Chen Alain, Han Shuo, Lee Soonam, Fu Chichen, Yang Changye, Wu Liming, Winfree Seth, Dunn Kenneth W, Salama Paul, Delp Edward J
Purdue University, School of Electrical and Computer Engineering, Video and Image Processing Laboratory, West Lafayette, Indiana, United States.
National Institute of Allergy and Infectious Diseases, Rocky Mountain Laboratories, Hamilton, Montana, United States.
J Med Imaging (Bellingham). 2025 Mar;12(2):024001. doi: 10.1117/1.JMI.12.2.024001. Epub 2025 Mar 11.
The advancement of high-content optical microscopy has enabled the acquisition of very large three-dimensional (3D) image datasets. The analysis of these image volumes requires more computational resources than a biologist may have access to in typical desktop or laptop computers. This is especially true if machine learning tools are being used for image analysis. With the increased amount of data analysis and computational complexity, there is a need for a more accessible, easy-to-use, and efficient network-based 3D image processing system. The distributed and networked analysis of volumetric image data (DINAVID) system was developed to enable remote analysis of 3D microscopy images for biologists.
We present an overview of the DINAVID system and compare it to other tools currently available for microscopy image analysis. DINAVID is designed using open-source tools and has two main sub-systems, a computational system for 3D microscopy image processing and analysis and a 3D visualization system.
DINAVID is a network-based system with a simple web interface that allows biologists to upload 3D volumes for analysis and visualization. DINAVID enables the image access model of a center hosting image volumes and remote users analyzing those volumes, without the need for remote users to manage any computational resources.

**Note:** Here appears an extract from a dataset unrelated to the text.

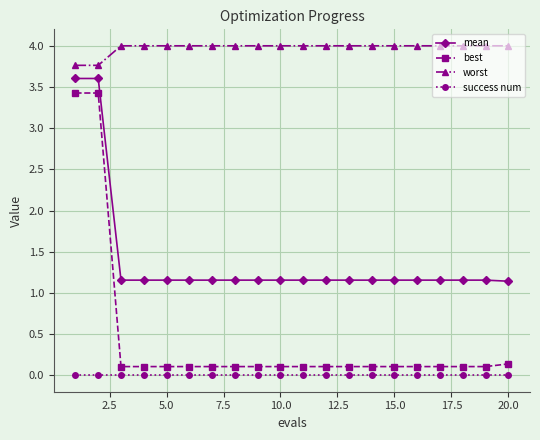

What is the average value of the best series?

0.4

The DINAVID system, designed and developed using open-source tools, enables biologists to analyze and visualize 3D microscopy volumes remotely without the need to manage computational resources. DINAVID also provides several image analysis tools, including pre-processing and several segmentation models.
高内涵光学显微镜技术的进步使得能够获取非常大的三维(3D)图像数据集。对这些图像体积进行分析所需的计算资源比生物学家在典型的台式机或笔记本电脑上所能获得的资源更多。如果使用机器学习工具进行图像分析,情况尤其如此。随着数据分析量和计算复杂度的增加,需要一个更易访问、易于使用且高效的基于网络的3D图像处理系统。开发了体积图像数据的分布式网络分析(DINAVID)系统,以使生物学家能够对3D显微镜图像进行远程分析。
我们概述了DINAVID系统,并将其与当前可用于显微镜图像分析的其他工具进行比较。DINAVID使用开源工具设计,有两个主要子系统,一个用于3D显微镜图像处理和分析的计算系统以及一个3D可视化系统。
DINAVID是一个基于网络的系统,具有简单的网页界面,允许生物学家上传3D体积数据进行分析和可视化。DINAVID实现了由一个托管图像体积数据的中心和远程分析这些体积数据的用户组成的图像访问模型,而无需远程用户管理任何计算资源。
使用开源工具设计和开发的DINAVID系统使生物学家能够远程分析和可视化3D显微镜体积数据,而无需管理计算资源。DINAVID还提供了几种图像分析工具,包括预处理和几种分割模型。